**Tasks to perform:**
1 - In the excerpt from a court opinion, on what date does the complaint say the plaintiff's children were returned to his custody?
2 - For each statement below, say whether the excerpt from a court opinion agrees with it. Give yes or no and quote the deciding words. (a) The family permanency plan meeting took place on April 23, 2013. (b) The original complaint cited Title VI of the Civil Rights Act of 1964. (c) The court resolves the case by deciding how much Eleventh Amendment immunity the State defendants have.
3 - Continue the excerpt from a court opinion, starting right after its final sentence.

**Selected extract:**
The complaint alleges that DCS held a family permanency plan meeting on April 23, 2013. At that meeting, according to the complaint, Miller stated that she and Young had decided not to place the children in the temporary care of a Ms. Kroumah as suggested by plaintiff based on the discriminatory reason that plaintiff and Ms. Kroumah are both African. The complaint further alleges that on March 6, 2013, Young expressed concern regarding the practice of female genital mutilation ("FGM") if plaintiff were to return with his children to plaintiff's native country of Mali. Plaintiff contends that, "The removal of my children [from his custody] was based on direct discriminatory allegation of Mr. Young [sic] statement to the juvenile court."

Plaintiff alleges that Young and Miller engaged in "falsification, discrimination and segregation" resulting in the institutionalization of his children for more than 90 days and an "intense emotional breakdown." The alleged "discriminatory behavior [led] to the sufferance [sic] of me and my children. The pain was unbearable when I was being asked when they can come home by my children. My son [sic] eczema was amplified out of proportion."

According to the complaint, plaintiff's children were returned to his custody on July 2, 2013. In his prayer for relief, plaintiff states in full, "I'm seeking justice for all the wrong doing caused by Donny young [sic] and the DCS and staff that my family had and still suffer."


Eleventh Amendment Immunity

As noted, pro se plaintiff's complaint does not identify the statute under which he brings this lawsuit. The original complaint cited 42 U.S.C. § 1983 but, in his current briefing, plaintiff now appears to suggest that he suing under Title VI of the Civil Rights Act of 1964, 42 U.S.C. § 2000d, et seq. [Docs. 34, 35].

Presuming this to be a § 1983 case, the State defendants move for dismissal on the basis of Eleventh Amendment immunity. Regarding plaintiff's citation to Title VI, the State defendants argue that plaintiff should not be allowed to amend his complaint through a response brief.

On the facts before it, this court need not expend scarce judicial resources deciding the degree of liberal construction to which plaintiff's complaint is entitled. Similarly, the court need not determine the degree of Eleventh Amendment immunity to which the State defendants may be entitled. That is so because, as will be explained below, the Rooker-Feldman doctrine dictates that this court does not have subject-matter jurisdiction over this case, regardless of whether it is brought under Title VI or § 1983.

**Entries provided:**
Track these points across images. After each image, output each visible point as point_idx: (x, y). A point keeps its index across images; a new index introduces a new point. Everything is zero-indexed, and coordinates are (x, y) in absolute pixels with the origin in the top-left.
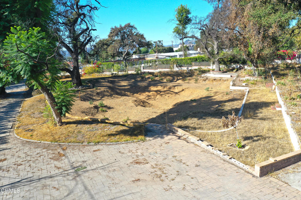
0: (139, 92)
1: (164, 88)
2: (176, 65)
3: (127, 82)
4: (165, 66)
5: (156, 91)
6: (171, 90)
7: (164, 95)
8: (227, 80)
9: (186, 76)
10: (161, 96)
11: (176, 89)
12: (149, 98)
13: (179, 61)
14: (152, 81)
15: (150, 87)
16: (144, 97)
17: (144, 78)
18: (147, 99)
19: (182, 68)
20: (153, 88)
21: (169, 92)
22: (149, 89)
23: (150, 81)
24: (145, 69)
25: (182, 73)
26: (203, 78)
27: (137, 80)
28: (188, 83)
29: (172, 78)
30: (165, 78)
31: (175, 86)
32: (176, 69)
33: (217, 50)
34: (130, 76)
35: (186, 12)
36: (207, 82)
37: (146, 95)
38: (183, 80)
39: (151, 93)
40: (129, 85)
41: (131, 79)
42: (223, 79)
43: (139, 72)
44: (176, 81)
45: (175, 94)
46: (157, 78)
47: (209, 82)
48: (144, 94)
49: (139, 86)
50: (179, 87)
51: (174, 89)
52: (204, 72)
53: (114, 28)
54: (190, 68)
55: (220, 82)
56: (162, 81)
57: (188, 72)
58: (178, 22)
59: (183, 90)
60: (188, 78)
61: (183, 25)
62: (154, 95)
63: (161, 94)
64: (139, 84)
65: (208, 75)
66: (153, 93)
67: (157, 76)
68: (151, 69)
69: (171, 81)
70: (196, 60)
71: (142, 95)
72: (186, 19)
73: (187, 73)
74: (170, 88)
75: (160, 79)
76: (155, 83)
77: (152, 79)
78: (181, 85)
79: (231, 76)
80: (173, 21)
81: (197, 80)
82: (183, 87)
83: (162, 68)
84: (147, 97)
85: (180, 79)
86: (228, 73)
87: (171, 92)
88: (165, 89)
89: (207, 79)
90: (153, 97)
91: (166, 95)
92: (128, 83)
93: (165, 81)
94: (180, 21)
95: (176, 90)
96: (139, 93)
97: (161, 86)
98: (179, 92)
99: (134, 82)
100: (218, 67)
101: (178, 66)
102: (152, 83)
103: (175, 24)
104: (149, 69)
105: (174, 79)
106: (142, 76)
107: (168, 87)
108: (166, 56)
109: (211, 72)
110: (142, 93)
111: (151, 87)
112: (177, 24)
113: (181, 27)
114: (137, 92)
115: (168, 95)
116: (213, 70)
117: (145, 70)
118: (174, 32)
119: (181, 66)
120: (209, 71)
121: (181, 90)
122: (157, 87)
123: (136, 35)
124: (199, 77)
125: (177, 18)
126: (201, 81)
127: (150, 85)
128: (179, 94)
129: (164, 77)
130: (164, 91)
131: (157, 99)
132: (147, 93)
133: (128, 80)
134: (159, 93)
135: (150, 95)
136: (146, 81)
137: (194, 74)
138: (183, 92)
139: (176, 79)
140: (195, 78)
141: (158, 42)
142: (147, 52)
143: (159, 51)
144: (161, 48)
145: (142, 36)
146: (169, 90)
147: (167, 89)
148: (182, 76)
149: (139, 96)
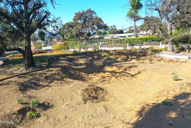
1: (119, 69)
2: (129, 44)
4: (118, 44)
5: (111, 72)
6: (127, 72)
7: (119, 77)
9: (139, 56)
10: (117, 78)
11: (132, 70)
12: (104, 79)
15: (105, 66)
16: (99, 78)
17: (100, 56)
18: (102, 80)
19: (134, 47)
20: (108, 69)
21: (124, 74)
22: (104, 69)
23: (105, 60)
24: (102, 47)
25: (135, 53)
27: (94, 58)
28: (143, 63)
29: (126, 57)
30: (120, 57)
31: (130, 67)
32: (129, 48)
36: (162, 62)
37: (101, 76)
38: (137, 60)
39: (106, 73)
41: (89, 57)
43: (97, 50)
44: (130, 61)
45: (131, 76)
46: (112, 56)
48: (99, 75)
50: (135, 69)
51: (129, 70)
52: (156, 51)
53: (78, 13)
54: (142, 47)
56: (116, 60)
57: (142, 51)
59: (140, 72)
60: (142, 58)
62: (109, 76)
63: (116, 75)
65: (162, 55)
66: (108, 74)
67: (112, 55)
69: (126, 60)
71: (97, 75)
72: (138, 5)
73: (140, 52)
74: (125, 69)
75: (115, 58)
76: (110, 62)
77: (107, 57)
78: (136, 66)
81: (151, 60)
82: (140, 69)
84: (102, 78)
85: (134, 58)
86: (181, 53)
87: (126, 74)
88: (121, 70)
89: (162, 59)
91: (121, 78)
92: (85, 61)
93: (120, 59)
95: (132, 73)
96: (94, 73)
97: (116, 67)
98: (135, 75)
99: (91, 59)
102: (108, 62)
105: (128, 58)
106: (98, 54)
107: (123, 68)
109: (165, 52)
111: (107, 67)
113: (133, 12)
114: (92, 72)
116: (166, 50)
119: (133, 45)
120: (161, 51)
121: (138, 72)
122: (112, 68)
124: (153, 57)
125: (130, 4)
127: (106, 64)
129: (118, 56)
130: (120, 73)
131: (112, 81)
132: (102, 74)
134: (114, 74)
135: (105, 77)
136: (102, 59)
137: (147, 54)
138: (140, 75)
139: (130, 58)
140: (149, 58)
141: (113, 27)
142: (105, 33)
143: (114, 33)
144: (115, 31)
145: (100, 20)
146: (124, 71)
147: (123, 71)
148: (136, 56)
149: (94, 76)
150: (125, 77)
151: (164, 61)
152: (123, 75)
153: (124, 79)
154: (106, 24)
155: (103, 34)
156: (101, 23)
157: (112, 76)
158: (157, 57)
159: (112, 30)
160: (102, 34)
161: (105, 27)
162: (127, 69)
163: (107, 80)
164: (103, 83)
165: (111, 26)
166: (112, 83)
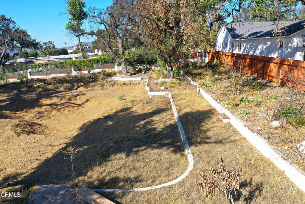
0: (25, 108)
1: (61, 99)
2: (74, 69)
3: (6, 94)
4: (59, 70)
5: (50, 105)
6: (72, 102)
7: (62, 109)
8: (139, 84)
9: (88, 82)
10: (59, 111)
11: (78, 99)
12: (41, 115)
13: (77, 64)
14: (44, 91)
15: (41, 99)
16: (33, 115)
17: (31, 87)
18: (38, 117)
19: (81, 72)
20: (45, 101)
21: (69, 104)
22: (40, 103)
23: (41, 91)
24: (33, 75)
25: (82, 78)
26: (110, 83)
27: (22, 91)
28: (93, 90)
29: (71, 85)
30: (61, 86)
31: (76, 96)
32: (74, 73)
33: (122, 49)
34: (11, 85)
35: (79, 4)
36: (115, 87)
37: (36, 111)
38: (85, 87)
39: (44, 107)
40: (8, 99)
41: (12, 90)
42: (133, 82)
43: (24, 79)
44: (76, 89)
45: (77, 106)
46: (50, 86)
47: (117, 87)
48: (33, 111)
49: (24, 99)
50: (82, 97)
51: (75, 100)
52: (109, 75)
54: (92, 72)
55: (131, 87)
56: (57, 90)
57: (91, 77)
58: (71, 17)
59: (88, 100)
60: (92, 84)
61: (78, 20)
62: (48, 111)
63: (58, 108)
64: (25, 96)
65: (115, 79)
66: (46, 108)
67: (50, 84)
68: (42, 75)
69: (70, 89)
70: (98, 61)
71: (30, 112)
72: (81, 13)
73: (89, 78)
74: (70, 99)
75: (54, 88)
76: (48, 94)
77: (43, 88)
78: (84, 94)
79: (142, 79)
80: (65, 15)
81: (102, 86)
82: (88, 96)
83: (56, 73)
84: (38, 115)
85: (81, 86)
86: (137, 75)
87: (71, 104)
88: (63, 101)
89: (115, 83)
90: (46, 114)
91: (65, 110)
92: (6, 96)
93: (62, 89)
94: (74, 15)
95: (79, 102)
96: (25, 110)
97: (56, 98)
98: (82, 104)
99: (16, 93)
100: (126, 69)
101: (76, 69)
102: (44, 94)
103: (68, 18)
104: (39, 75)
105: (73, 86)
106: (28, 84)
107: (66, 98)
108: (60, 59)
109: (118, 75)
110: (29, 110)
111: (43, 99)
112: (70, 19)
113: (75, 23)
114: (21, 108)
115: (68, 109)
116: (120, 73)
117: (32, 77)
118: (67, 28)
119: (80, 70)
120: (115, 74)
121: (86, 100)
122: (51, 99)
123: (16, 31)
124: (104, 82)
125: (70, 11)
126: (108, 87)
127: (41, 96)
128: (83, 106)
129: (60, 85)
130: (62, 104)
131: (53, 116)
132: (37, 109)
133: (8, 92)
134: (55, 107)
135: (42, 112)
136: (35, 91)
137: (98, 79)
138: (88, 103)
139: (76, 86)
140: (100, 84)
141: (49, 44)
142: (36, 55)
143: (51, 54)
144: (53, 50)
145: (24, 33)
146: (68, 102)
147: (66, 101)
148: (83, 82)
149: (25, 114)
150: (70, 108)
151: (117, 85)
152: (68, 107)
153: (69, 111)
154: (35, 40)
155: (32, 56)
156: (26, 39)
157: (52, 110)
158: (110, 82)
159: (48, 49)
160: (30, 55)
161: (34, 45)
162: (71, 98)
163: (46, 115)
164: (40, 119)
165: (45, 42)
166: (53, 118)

**Outputs by task:**
1 - July 2, 2013.

2 -
(a) Yes: "DCS held a family permanency plan meeting on April 23, 2013."
(b) No: "The original complaint cited 42 U.S.C. § 1983"
(c) No: "the court need not determine the degree of Eleventh Amendment immunity to which the State defendants may be entitled"

3 -
"Under the Rooker-Feldman doctrine, federal district courts lack subject matter jurisdiction to engage in appellate review of state court proceedings or to adjudicate claims inextricably intertwined with issues decided in state court proceedings." Loriz v. Connaughton, 233 F.Appx. 469, 474 (6th Cir. 2007) (citation and internal quotations omitted). "Only the United States Supreme Court may conduct federal review of state court proceedings." Id. at 474.

The Sixth Circuit applies a two-part test to determine whether the Rooker-Feldman doctrine applies to bar an action. First, the federal claim must be inextricably intertwined with the state-court judgment. In other words, if the federal claim succeeds only to the extent that the state court wrongly decided the issues before it, then the federal claim is inextricably intertwined with the state court judgment. The key point is that the source of the injury must be from the state court judgment itself; a claim alleging another source of injury is an independent claim. Second, there is no federal jurisdiction when the claim is a specific grievance that the law was invalidly - even unconstitutionally - applied in the plaintiff's particular case.

Id. (citations and quotations omitted).

The State defendants argue that the Rooker-Feldman doctrine applies in this case because plaintiff's claim is based on the removal of his children pursuant to a Knox County Juvenile Court order. Plaintiff responds that his complaint is not based on the juvenile court order but instead stems from national-origin discrimination by Young and Miller.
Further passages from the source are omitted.